Gold prices break key technical level indicating a big move is on the way.
Gold Prices Fall Below Support
The price of gold began to correct in early June, in tandem with the ECB policy meeting, and has been falling ever since. Gold prices have fallen below a key support level and are in danger of falling further. Before getting into where gold is going it is important to understand where it was and why. Leading into the ECB meeting gold prices were supported by a perfect storm of market moving events. On the one hand there was shifting ECB and FOMC outlook undermining fundamental reality, on the other fear and flight-to-safety driven by a whirlwind of global politics.
Over the past 3 to 4 months gold prices have been trapped in a trading range between $1,200/$1,220 and $1,300, and well off the lows set last December. December’s low came on aggressively bullish FOMC outlook, hopes for the Trump Agenda and a strong dollar. Price action within the range was driven by political fears and uncertain economic data. Leading into June prices were on the move up as tensions with North Korea mounted, Trump rhetoric had the market on edge, political risk in Europe swelled and tepid data weakened the dollar.
The June Central Bank Cycle
In terms of central bank activity gold was expected to keep moving higher on a weakening dollar. Then came June and what happened? The ECB did not live up to expectations, the FOMC did not live up to expectations, the dollar got its bid back, gold prices fell sharply from resistance and have now broken the key technical support level of $1,250. The $1,250 level has been an important level for gold on both the way up and the way down since the beginning of the year and has been crossed, touched and tested more than 20 times since then. What’s important for traders to note is that each time has resulted in a move up or down to the next target area.
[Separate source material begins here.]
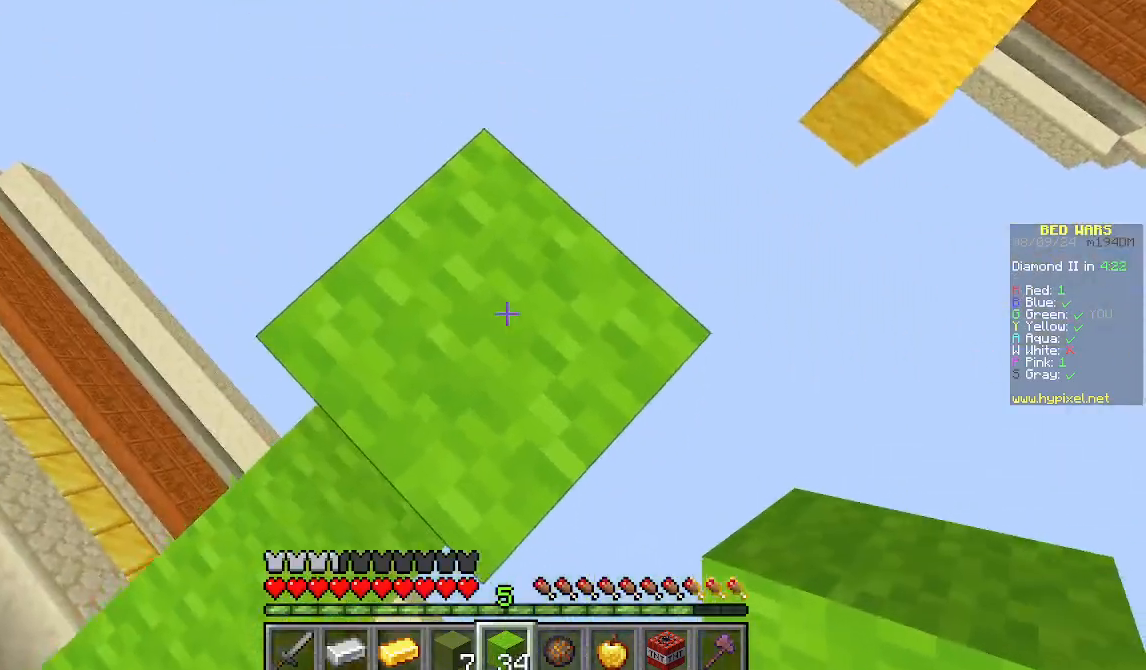
{"keys": ["d", "s"], "mouse": [], "events": [[67, "d", "down"], [289, "w", "up"], [356, "s", "down"]]}
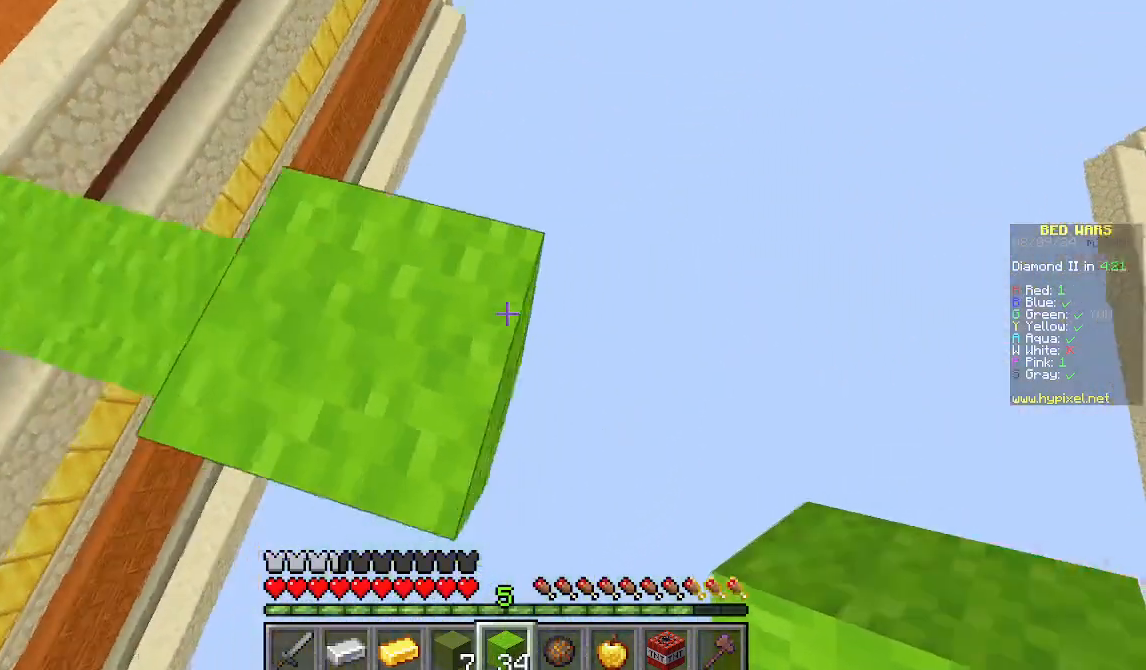
{"keys": ["d", "s"], "mouse": [], "events": [[311, "mouse_right", "down"], [444, "mouse_right", "up"]]}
When the central banks were expected to be hawkish (the ECB) and dovish (the FOMC) it created a push/pull effect on the dollar and by extension gold. The euro had been up on hawkishness and was now falling, the dollar had been down on dovishness but was now rising. With this in mind it is a little surprising the Dollar Index didn’t move higher, faster than it did. However, what is important to note hear is that the Dollar Index has broken above a resistance level and appears to be confirming reversal, a move that is also supported by the indicators. So long as the dollar gains strength gold will be under pressure, it may not move lower but it is not likely to move higher either.
Where Will Gold Go Now?
The near term outlook for gold is bearish. On a technical basis prices are set to move lower with only political risk and safety seekers to support them. With elections in the EU largely over, tensions with North Korea and China easing and Trump getting along with the world that support is dubious. Downside targets are in the range of $1,235 to $1,220 over the next two weeks with a move below that possible provided the US data remains consistent with long term economic growth. This week and next are largely void of economic data for the US or the EU, the following week will bring the NFP report.